Oh wait. According to this Reg story, he actually had over a year to prepare. (No wonder he was able two weeks ago so confidently to “predict” that Safari would be the first to fall! Not so much his assertion that IE and Firefox would remain standing, though.) And, as numerous alarmed commentards have pointed out, he didn’t tell Apple about this critical security flaw in a piece of software used by millions of people every day.
As one of those users, I have to say I’m not exactly delighted to discover that a so-called security researcher was so breathtakingly cavalier about the safety of my data and the privacy of my personal information. Apparently I’ve been vulnerable to this “idiot-proof” exploit for at least a year, and have only good luck to thank for the fact that no-one used it to drain my bank accounts in the meantime.
Of course, discovering a bug is not the same thing as discovering a ready-to-go exploit, and he had to dig at it with his hacking implements before he was able to make it bleed. But arguably the very fact that he sat on it so long implies he knew it at least had the potential to be exploitable (read: profitable).

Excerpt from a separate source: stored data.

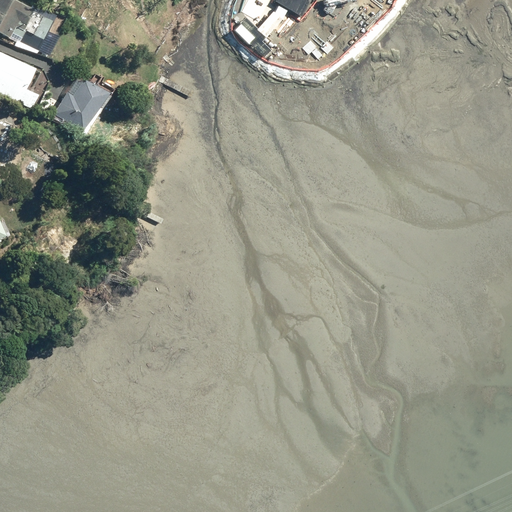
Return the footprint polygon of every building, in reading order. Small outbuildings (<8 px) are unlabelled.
[(24,30),(32,34),(41,16),(31,11),(32,9),(14,0),(0,0),(0,33),(8,37),(11,32),(20,37),(24,30)] [(299,17),(308,0),(273,0),(273,1),(299,17)] [(116,35),(122,16),(109,12),(103,31),(116,35)] [(55,19),(45,14),(34,35),(44,41),(55,19)] [(24,90),(34,69),(0,53),(0,94),(30,109),(36,95),(24,90)] [(72,96),(66,92),(52,115),(80,133),(105,93),(83,79),(72,96)] [(0,165),(4,163),(15,140),(0,133),(0,165)]
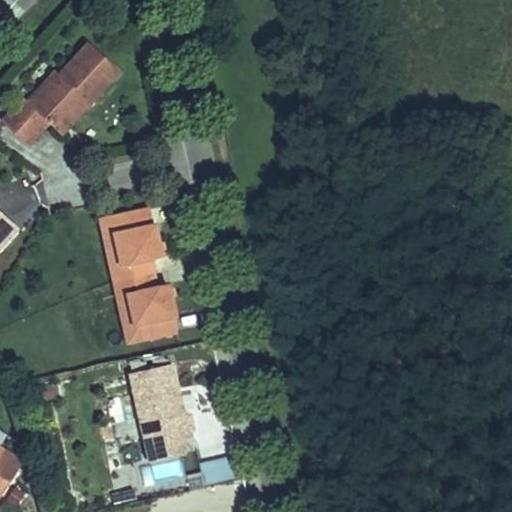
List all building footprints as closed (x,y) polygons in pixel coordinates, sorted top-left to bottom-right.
[(6,88),(32,111),(51,89),(57,95),(85,63),(92,70),(121,38),(89,10),(61,41),(57,38),(29,68),(26,65),(6,88)] [(92,70),(85,63),(57,95),(65,101),(92,70)] [(0,229),(19,209),(0,190),(0,229)] [(154,259),(165,258),(159,226),(148,228),(145,211),(105,219),(109,236),(118,235),(124,265),(154,259)] [(118,235),(109,236),(123,311),(132,310),(127,279),(157,274),(154,259),(124,265),(118,235)] [(126,329),(165,322),(162,306),(174,304),(168,272),(157,274),(127,279),(132,310),(123,311),(126,329)] [(168,352),(126,360),(139,430),(148,428),(178,422),(187,421),(184,404),(178,405),(168,352)] [(232,454),(234,419),(213,418),(212,453),(232,454)] [(178,422),(148,428),(152,445),(181,440),(178,422)] [(0,467),(15,445),(0,434),(0,467)] [(209,483),(239,476),(234,455),(204,462),(209,483)] [(147,462),(149,481),(182,478),(181,459),(147,462)]
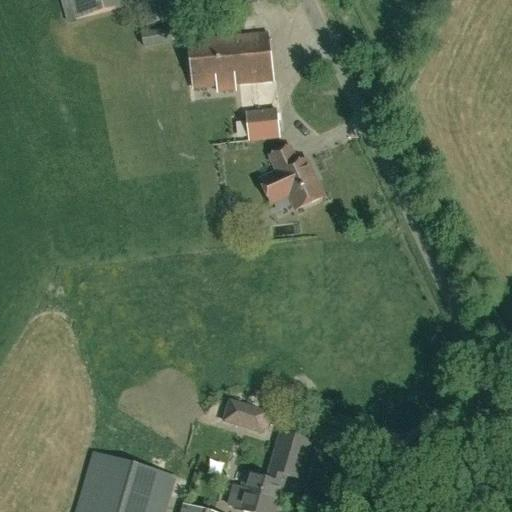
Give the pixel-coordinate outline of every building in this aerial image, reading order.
[(132,0),(70,0),(76,21),(134,6),(132,0)] [(140,0),(147,27),(168,22),(163,0),(140,0)] [(193,89),(216,87),(217,93),(235,91),(235,85),(273,82),(268,34),(188,42),(193,89)] [(249,143),(279,139),(275,111),(245,115),(249,143)] [(271,208),(290,199),(296,212),(323,199),(306,162),(297,166),(290,149),(270,159),(276,172),(259,180),(271,208)] [(223,425),(267,438),(274,415),(229,402),(223,425)] [(305,483),(299,481),(310,443),(281,435),(267,482),(245,476),(239,496),(223,491),(218,508),(230,511),(235,511),(236,511),(238,511),(274,511),(279,497),(287,497),(295,495),(301,490),(305,483)] [(165,511),(168,505),(176,478),(93,454),(76,511),(165,511)]
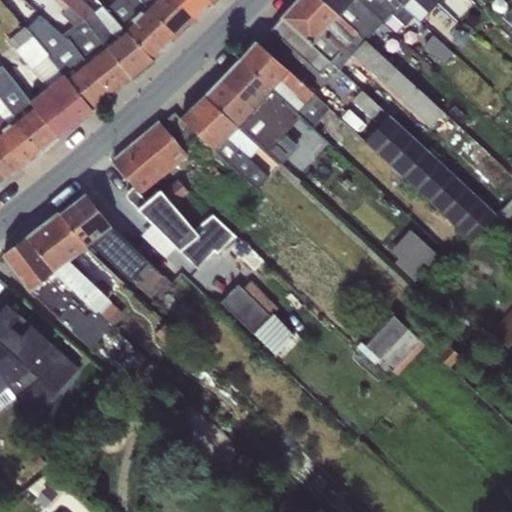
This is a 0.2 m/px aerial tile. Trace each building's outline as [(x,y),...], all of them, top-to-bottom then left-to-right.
[(131,79),(60,0),(51,0),(63,10),(60,14),(73,25),(60,34),(112,94),(131,79)] [(122,27),(106,10),(101,5),(94,11),(82,0),(60,0),(131,79),(153,61),(122,27)] [(123,0),(115,0),(106,10),(122,27),(132,17),(131,7),(123,0)] [(177,38),(139,0),(123,0),(131,7),(132,17),(122,27),(153,61),(177,38)] [(195,20),(174,0),(139,0),(177,38),(195,20)] [(213,3),(209,0),(174,0),(195,20),(213,3)] [(320,0),(297,0),(270,29),(320,75),(331,62),(339,69),(351,55),(430,127),(443,112),(364,40),(320,0)] [(359,0),(320,0),(364,40),(382,21),(359,0)] [(395,0),(359,0),(382,21),(390,12),(405,27),(415,19),(395,0)] [(395,0),(415,19),(419,22),(427,11),(433,15),(439,8),(431,0),(395,0)] [(60,34),(39,15),(26,29),(32,36),(90,112),(112,94),(60,34)] [(15,49),(32,36),(26,29),(24,27),(8,40),(15,49)] [(432,35),(424,45),(444,62),(453,53),(432,35)] [(32,36),(15,49),(48,90),(30,103),(57,138),(90,112),(32,36)] [(256,42),(239,60),(300,117),(311,128),(329,109),(256,42)] [(239,60),(204,97),(259,147),(279,166),(299,145),(286,132),(300,117),(239,60)] [(2,65),(0,66),(0,100),(40,152),(57,138),(30,103),(2,65)] [(383,125),(363,141),(469,240),(487,222),(496,213),(361,89),(351,100),(370,118),(373,115),(383,125)] [(259,147),(204,97),(181,119),(255,189),(268,177),(248,158),(259,147)] [(0,137),(22,166),(40,152),(0,100),(0,137)] [(187,155),(159,122),(113,161),(134,185),(141,194),(187,155)] [(22,166),(0,137),(0,174),(4,180),(22,166)] [(177,179),(161,192),(172,205),(188,192),(177,179)] [(216,253),(234,236),(212,215),(193,230),(172,205),(161,192),(159,189),(146,199),(141,194),(134,185),(125,193),(125,198),(152,224),(176,247),(196,268),(214,250),(216,253)] [(80,196),(58,213),(87,247),(92,243),(139,287),(157,268),(114,229),(80,196)] [(511,197),(496,213),(487,222),(496,230),(511,213),(511,197)] [(87,247),(58,213),(27,237),(53,271),(94,310),(110,325),(122,313),(69,261),(87,247)] [(176,247),(152,224),(142,234),(166,257),(176,247)] [(410,229),(390,251),(397,258),(393,262),(413,281),(438,255),(410,229)] [(94,310),(53,271),(27,237),(2,256),(29,291),(58,318),(70,304),(85,318),(94,310)] [(239,284),(222,301),(275,354),(295,334),(272,312),(277,307),(251,280),(243,288),(239,284)] [(80,368),(6,303),(0,310),(0,376),(16,397),(32,417),(80,368)] [(511,307),(490,333),(508,348),(511,343),(511,307)] [(361,340),(357,345),(385,372),(388,368),(393,368),(398,373),(424,345),(392,316),(366,345),(361,340)] [(165,323),(155,334),(176,353),(186,342),(165,323)] [(448,344),(438,356),(451,367),(462,355),(448,344)] [(148,364),(136,376),(159,398),(172,386),(148,364)] [(0,408),(16,397),(0,376),(0,408)] [(174,388),(155,411),(166,420),(185,397),(174,388)] [(47,484),(45,486),(43,484),(55,475),(51,471),(27,490),(36,498),(34,500),(45,508),(57,493),(47,484)]
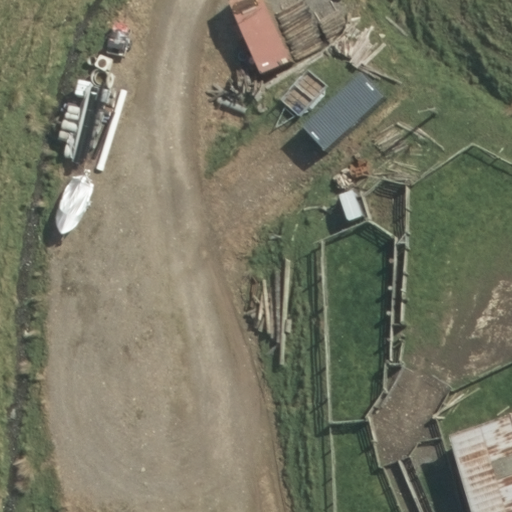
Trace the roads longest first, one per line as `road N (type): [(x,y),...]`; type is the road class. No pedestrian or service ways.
road 1 (track): [(189,313),(172,175),(184,0)]
road 2 (track): [(189,313),(145,391),(119,467),(133,504),(148,511)]
road 3 (track): [(225,511),(235,499),(235,443),(200,350)]
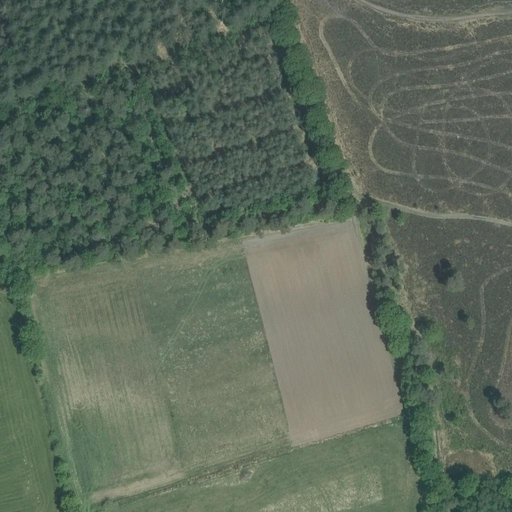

So rather than reporting the bug to Apple to ensure Safari users around the world would be protected as soon as possible, Miller filed it away so that he might bag himself yet another laptop.
The point I’m trying to make is that this wasn’t “his exploit” to do with as he saw fit. With today’s highly monetized black market for malware authors this kind of bug must not be permitted to exist even for a day, let alone a year. The public good must trump personal gain if we’re to make any headway against today’s increasingly sophisticated criminals. For an employee of a reputable security company to place in danger through his inaction the security, privacy and finances of millions of people is to my mind grotesquely irresponsible, all for the sake of a few grand and another 15 minutes in the limelight. With a successful drive-by browser exploit now likely to cause many millions of dollars worth of damage – not to mention further erode the perceived viability of the Internet as a safe place to do business – I consider such reckless disregard to be unconscionable.
“If this competition hadn’t existed, I never would have found this bug,” Miller told The Reg, with the implication that we, the unwashed know-nothing iProles, should be grateful to him and TippingPoint and CanSecWest for their altruism. But anything laudable about this misguided competition and the bugs it (eventually) reveals is, in my opinion, entirely negated by the absolute ethical void that must accompany any system that incentivizes such antisocial behavior.
But surely I’m going too far. As The Reg points out, critical browser exploits can fetch up to $100,000 on the black market. Isn’t it “remarkable”, then, that these heroic souls were “willing to [sell the exploits to TippingPoint] for well under the going rate”?
I must agree. If we as an industry really have sunk so low that we’re genuinely impressed by the fact that our colleagues aren’t working for criminals then “remarkable” doesn’t seem to quite do it justice.